The kwacha, which has been on a depreciation path for the past 12 months, slightly gained against three major foreign currencies, the Reserve Bank of Malawi (RBM) figures show.
In its latest Weekly Financial Market Development Report, the central bank said the local unit has appreciated against the dollar, pound and South Africa rand, but marginally depreciated against the euro.
The figures show the local unit gained K3.32 during the week ended December 31 to close the year at K819.4421 to the dollar.
On Friday last week, the local currency traded at around K816 against the dollar, according to a RBM daily financial market development report, which is another gain from K819 to the dollar.
The central bank has not provided an explanation on what has caused the gain, but market analyst Cosmas Chigwe in an interview on Saturday attributed the slight appreciation to reduced demand for foreign currency.

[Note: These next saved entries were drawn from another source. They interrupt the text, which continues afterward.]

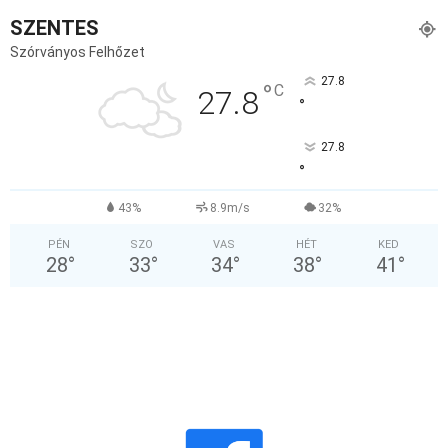
SZENTES
Szórványos Felhőzet
27.8
°
C
27.8
°
27.8
°
43%
8.9m/s
32%
PÉN
SZO
VAS
HÉT
KED
28
°
33
°
34
°
38
°
41
°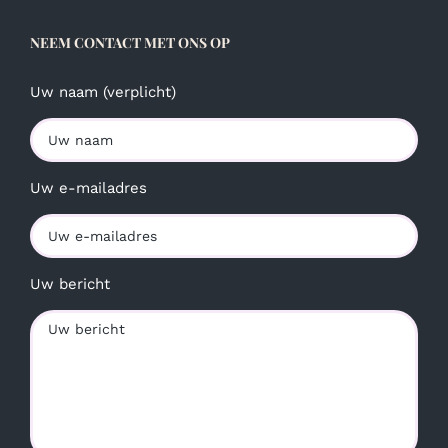
NEEM CONTACT MET ONS OP
Uw naam (verplicht)
Uw e-mailadres
Uw bericht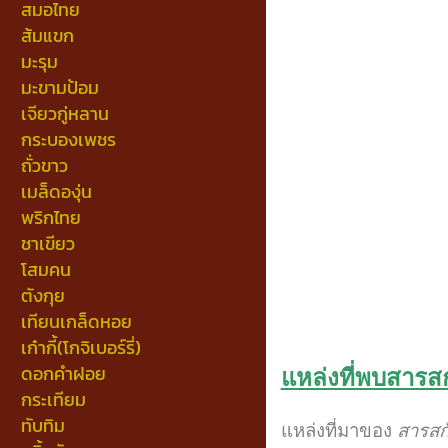
สมอไทย
ส้มแขก
มะรุม
มะขามป้อม
เจียวกู่หลาน
กระบองเพชร
ถั่วขาว
เมล็ดองุ่น
พริกไทย
ชาเขียว
โสมคน
ตังกุย
เทียนเกล็ดหอย
เก๋ากี้(โกจิเบอร์รี่)
ดอกคำฝอย
แหล่งที่พบสารสก
กระเทียม
ทับทิม
แหล่งที่มาของ
สารสกั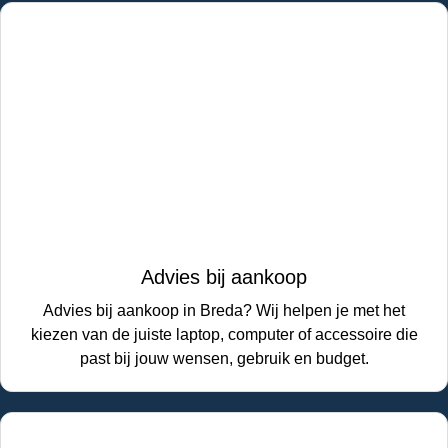
Advies bij aankoop
Advies bij aankoop in Breda? Wij helpen je met het
kiezen van de juiste laptop, computer of accessoire die
past bij jouw wensen, gebruik en budget.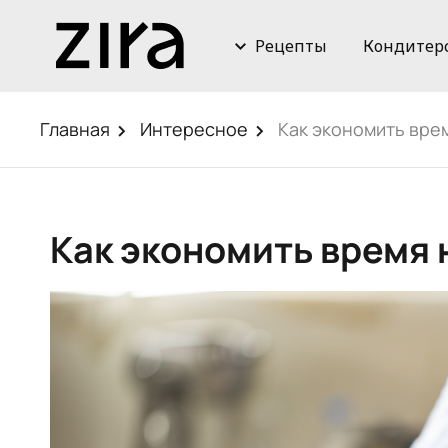
Рецепты
Кондитер
Главная
Интересное
Как экономить врем
Как экономить время 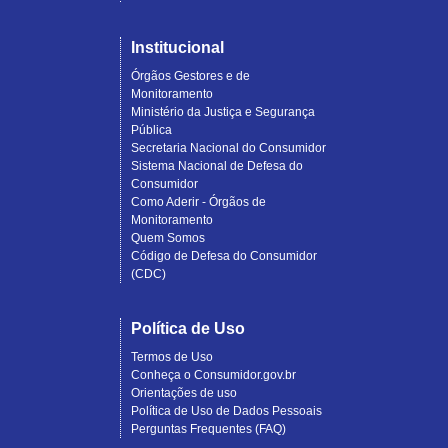
Institucional
Órgãos Gestores e de
Monitoramento
Ministério da Justiça e Segurança
Pública
Secretaria Nacional do Consumidor
Sistema Nacional de Defesa do
Consumidor
Como Aderir - Órgãos de
Monitoramento
Quem Somos
Código de Defesa do Consumidor
(CDC)
Política de Uso
Termos de Uso
Conheça o Consumidor.gov.br
Orientações de uso
Política de Uso de Dados Pessoais
Perguntas Frequentes (FAQ)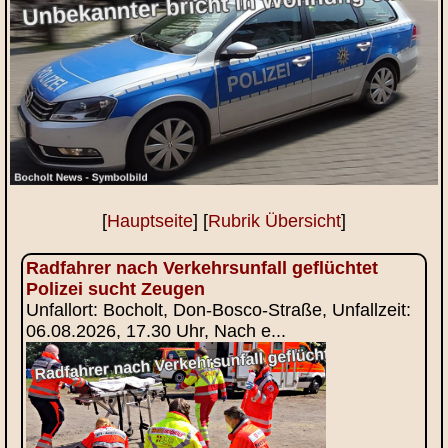
[
Hauptseite
] [
Rubrik Übersicht
]
Radfahrer nach Verkehrsunfall geflüchtet
Polizei sucht Zeugen
Unfallort: Bocholt, Don-Bosco-Straße, Unfallzeit:
06.08.2026, 17.30 Uhr, Nach e...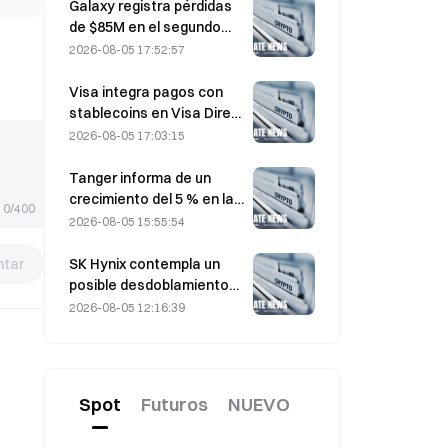
motor BE-4
Galaxy registra pérdidas
de $85M en el segundo
trimestre de 2026; los
2026-08-05 17:52:57
ingresos quedan 300
millones de dólares por
Visa integra pagos con
debajo de las previsiones
stablecoins en Visa Direct
y las acciones caen un
mediante una alianza con
2026-08-05 17:03:15
7,23 %.
Zero Hash
Tanger informa de un
crecimiento del 5 % en las
0/400
ventas, impulsado por el
2026-08-05 15:55:54
turismo de la Copa del
Mundo durante junio y
tar
SK Hynix contempla un
julio.
posible desdoblamiento
de acciones ante la
2026-08-05 12:16:39
subida del precio, y un
ejecutivo dice que «no es
imposible»
Spot
Futuros
NUEVO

He said: “Most companies close for festivities both in Malawi and outside as such internationally trade declines and consequently demand for forex is reduced.
“As a result, importers are not really desperate to make payments as suppliers are closed. Even now, most companies are still closed and on top of that January traditionally has slightly low demand after the festivities.”
Chigwe said since the foreign exchange market is driven by demand and supply, adding that local currency might not be appreciating because the currency is not doing fine on the supply side.
Market and investment analyst Bond Mtembezeka said in an interview on Friday that the appreciation is temporal as the economy still has a backlog of foreign exchange applications and the kwacha would soon go on a depreciation path.
Bridgepath Capital chief executive officer Emmanuel Chokani said there is no need to read too much into the appreciation, observing that supply and demand imbalances still persist.
“The structural challenges around the economy are still prevailing as such these could just be short-term fluctuations,” he said.
The kwacha has been sailing in troubled waters for the past year, with figures from the central bank showing that it lost about K7 to the dollar as of November last year.
Analysts attributed the depreciation of the kwacha to the sustained supply and demand imbalances compounded by the reduced trading activity.